Seniors: Tips for Good Oral Hygiene

Thanks to medical advances, we are getting older. Healthy teeth and the correct care of implants, crowns, bridges and prostheses are important for the quality of life in old age. What do you have to consider? Take a look at our tips in the picture gallery above, or in detail in the text.

Impaired motor skills: electric toothbrushes and irrigators help

Older people often lose strength in their hands or their joints become stiff. To prevent tooth decay and bad breath (among other things), buying an electric toothbrush can be worthwhile. This simplifies your oral hygiene significantly, as you only have to lead it. The brush head is responsible for brushing or removing plaque.

The toothbrush cleans the tooth surfaces effectively, but hardly the interdental spaces and tooth necks. An oral irrigator can help to remove the leftovers from these areas as well: especially in the case of large gaps where flossing is of no use. Or even if flossing is not an option for you due to restricted motor skills.

Dry mouth: drink a lot!

The feeling of thirst often decreases with age. Diseases (such as high blood sugar levels or Sjörgen's syndrome) and medication often result in less saliva being produced in the oral cavity.

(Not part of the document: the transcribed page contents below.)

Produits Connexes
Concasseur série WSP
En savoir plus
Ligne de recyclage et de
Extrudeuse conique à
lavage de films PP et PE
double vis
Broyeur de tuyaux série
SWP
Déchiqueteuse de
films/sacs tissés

However, saliva has important functions: it neutralizes acids, has an antibacterial effect and contains minerals that strengthen tooth enamel. As a kind of lubricant, it also keeps the mucous membranes in the mouth healthy and supports chewing and speaking.

If there is little saliva, there is a corresponding increase in the risk of tooth decay or inflammation of the gums (gingivitis). In addition, a dry mouth often leads to bad breath.

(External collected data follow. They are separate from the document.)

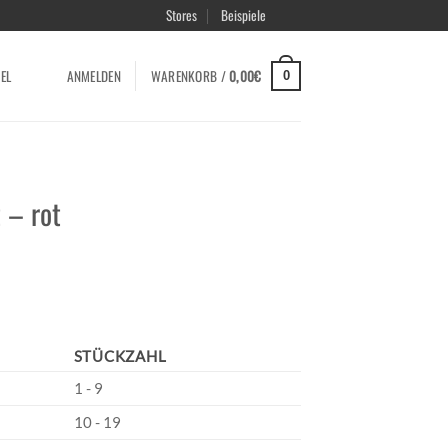
Stores
Beispiele
EL
ANMELDEN
WARENKORB /
0,00
€
0
 – rot
STÜCKZAHL
1 - 9
10 - 19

It is all the more important that you drink a lot in old age: This moisturizes the oral mucosa and stimulates the flow of saliva. Chewing (sugar-free) gum also helps. Do not eat very sour, sweet and spicy foods. Breathe through your nose instead of your mouth.

If necessary, saliva substitutes can be used. Inform your dentist or dental hygienist about any medication you have taken. So your case can be discussed carefully.

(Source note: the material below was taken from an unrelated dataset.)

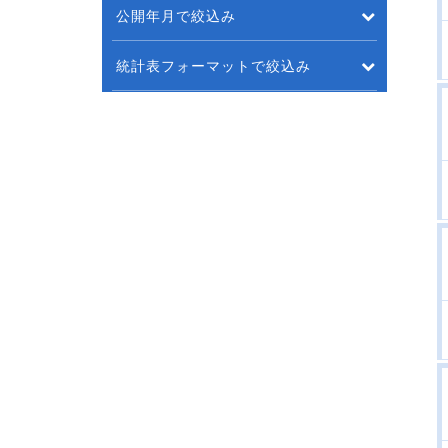
公開年月で絞込み
統計表フォーマットで絞込み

Neck caries: pay attention to your oral hygiene and diet

As mentioned, the reduced saliva production or the difficult oral hygiene increases the risk of tooth decay. In particular, the tooth necks that are often exposed in old age are at risk. Because the dentin of the root surface is softer and more susceptible to acid attacks than that of the tooth crown. The latter is protected by the enamel.

Just like when you were young, diet and correct oral hygiene play an important role in preventing tooth decay: if possible, do not eat sugary foods or sweets in between or only when you are brushing your teeth immediately afterwards. Clean your teeth after eating - although you should wait half an hour for acidic foods.

If necessary, a fluoride preparation specially developed for tooth necks prone to caries can be helpful - in addition to toothpaste. Your dentist or dental hygienist will be happy to advise you on this.

Periodontal disorders: Have your teeth professionally cleaned

Due to various factors, the risk of diseases of the periodontium such as gingivitis and periodontitis increases with age. Without treatment, periodontal disease can lead to tooth loss.

But not only: Periodontitis can burden the entire organism. Diabetes or heart disease, in particular, can have a negative impact and promote strokes.

Have your teeth professionally cleaned by a dental hygienist on a regular basis to prevent the risk of gingivitis and periodontitis and their consequences.

Crowns, bridges, implants and prostheses: clean them properly and carefully

You should also clean crowns, bridges and implants properly and carefully. There are many aids for this, for example interdental brushes or fluffy dental floss.

Removable dentures - for example dentures - should be cleaned like your own teeth after every meal. It is best to use a specially developed denture brush and a gentle gel toothpaste that does not roughen and scratch the surface of the denture. In this way, you can avoid the accumulation of bacteria and discoloration.

Conclusion

With regard to oral health, the same applies to old age as to young people. However, oral hygiene conditions are often made more difficult and the risk of certain diseases increases. However, if you are aware of this, you can prevent many age-related problems.

Drink enough, inform your dentist about the medication you have taken and talk to him about any problems in regular check-ups. Get your teeth cleaned professionally too. So nothing stands in the way of good oral health, even in old age.